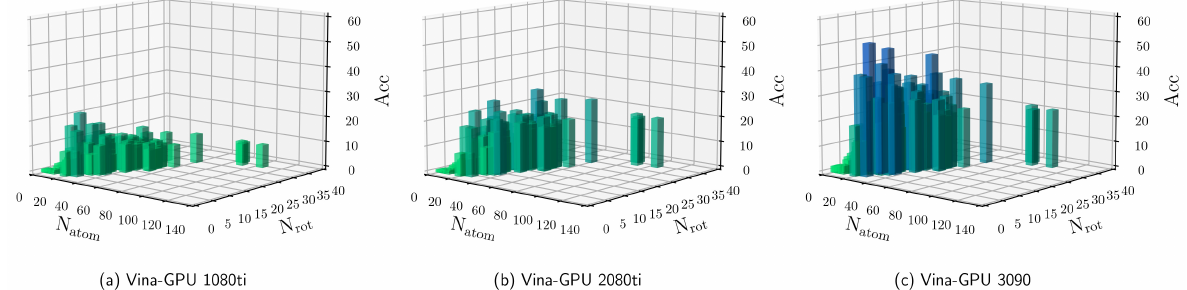
Figure 7. Details for the acceleration of docking time ( Acc ) of our Vina-GPU against AutoDock Vina on all 140 complexes. The complexity is depicted with their number of atoms ( N atom ) and rotatable bonds ( N rot ). The vertical axis ranges from 0 to 60, and each bar represents a complex coupling with its corresponding acceleration ( Acc ). Vina-GPU 1080ti, Vina-GPU 2080ti and Vina-GPU 3090 mean that Vina-GPU was executed on Nvidia Geforce GTX 1080ti, Nvidia Geforce RTX 2080Ti and Nvidia Geforce RTX 3090, respectively. The color depth of each bar indicates the value of accelerations (the darker the higher).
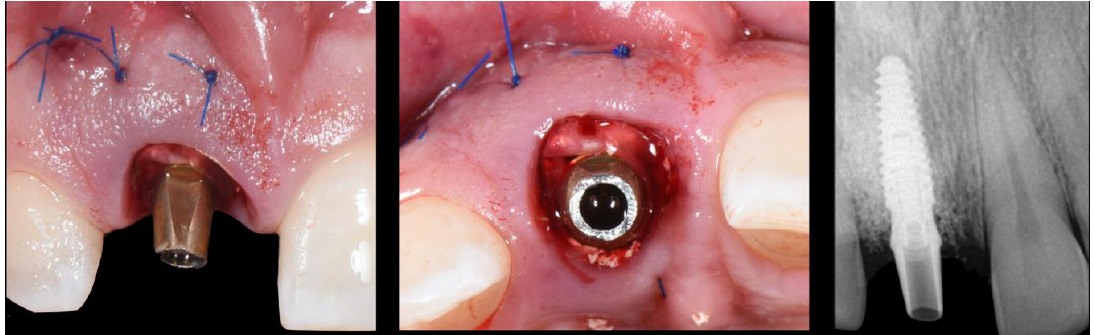
Figure 8. Vertical mattress sutures and radiographic control.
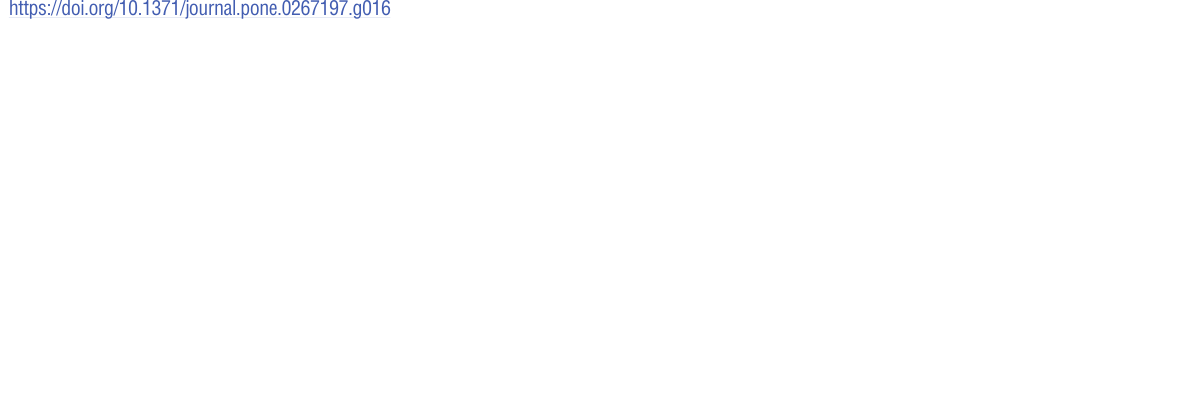
PLOS ONE | https://doi.org/10.1371/journal.pone.0267197 May 2, 2022 19 /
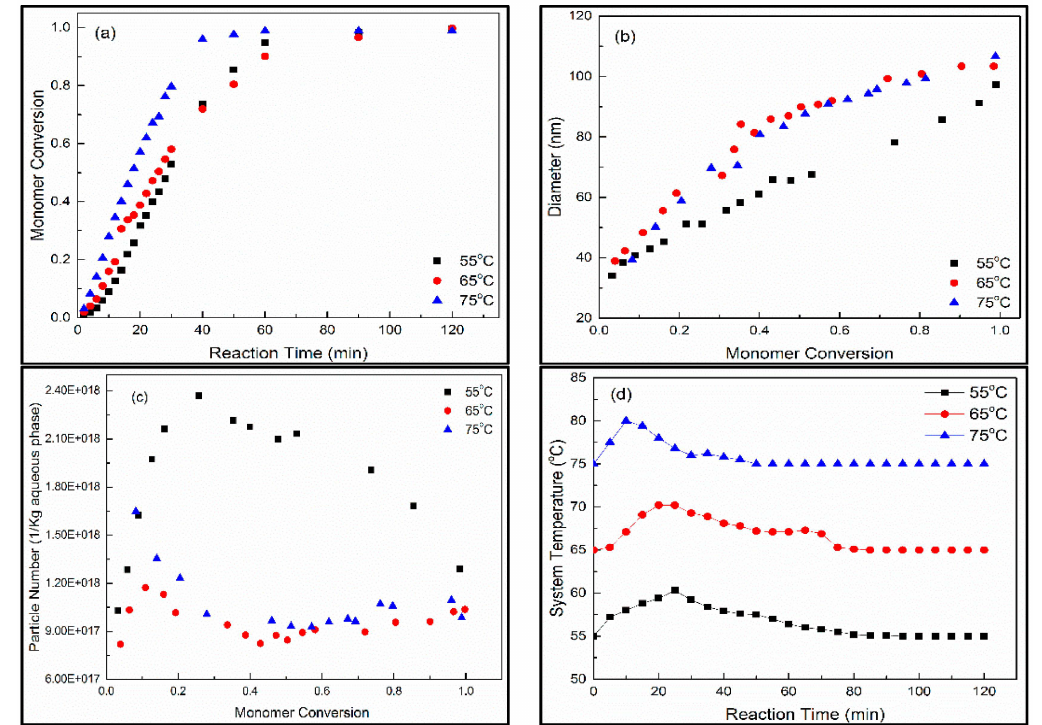
Figure 5. Plots of monomer conversion ( a ); particle size ( b ); number ( c ); and system temperature ( d ) against reaction time (or monomer conversion) for the emulsion polymerization of styrene using methanol solution (20/80 w / w ) as the polymerization medium and various reaction temperatures (55, 65, and 75 ˝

__What the exercise asks__. Give back the material above exactly as it appears, minus any picture.

__Response to this task__.
Figure 7. Details for the acceleration of docking time ( Acc ) of our Vina-GPU against AutoDock Vina on all 140 complexes. The complexity is depicted with their number of atoms ( N atom ) and rotatable bonds ( N rot ). The vertical axis ranges from 0 to 60, and each bar represents a complex coupling with its corresponding acceleration ( Acc ). Vina-GPU 1080ti, Vina-GPU 2080ti and Vina-GPU 3090 mean that Vina-GPU was executed on Nvidia Geforce GTX 1080ti, Nvidia Geforce RTX 2080Ti and Nvidia Geforce RTX 3090, respectively. The color depth of each bar indicates the value of accelerations (the darker the higher).
Figure 8. Vertical mattress sutures and radiographic control.
PLOS ONE | https://doi.org/10.1371/journal.pone.0267197 May 2, 2022 19 /
Figure 5. Plots of monomer conversion ( a ); particle size ( b ); number ( c ); and system temperature ( d ) against reaction time (or monomer conversion) for the emulsion polymerization of styrene using methanol solution (20/80 w / w ) as the polymerization medium and various reaction temperatures (55, 65, and 75 ˝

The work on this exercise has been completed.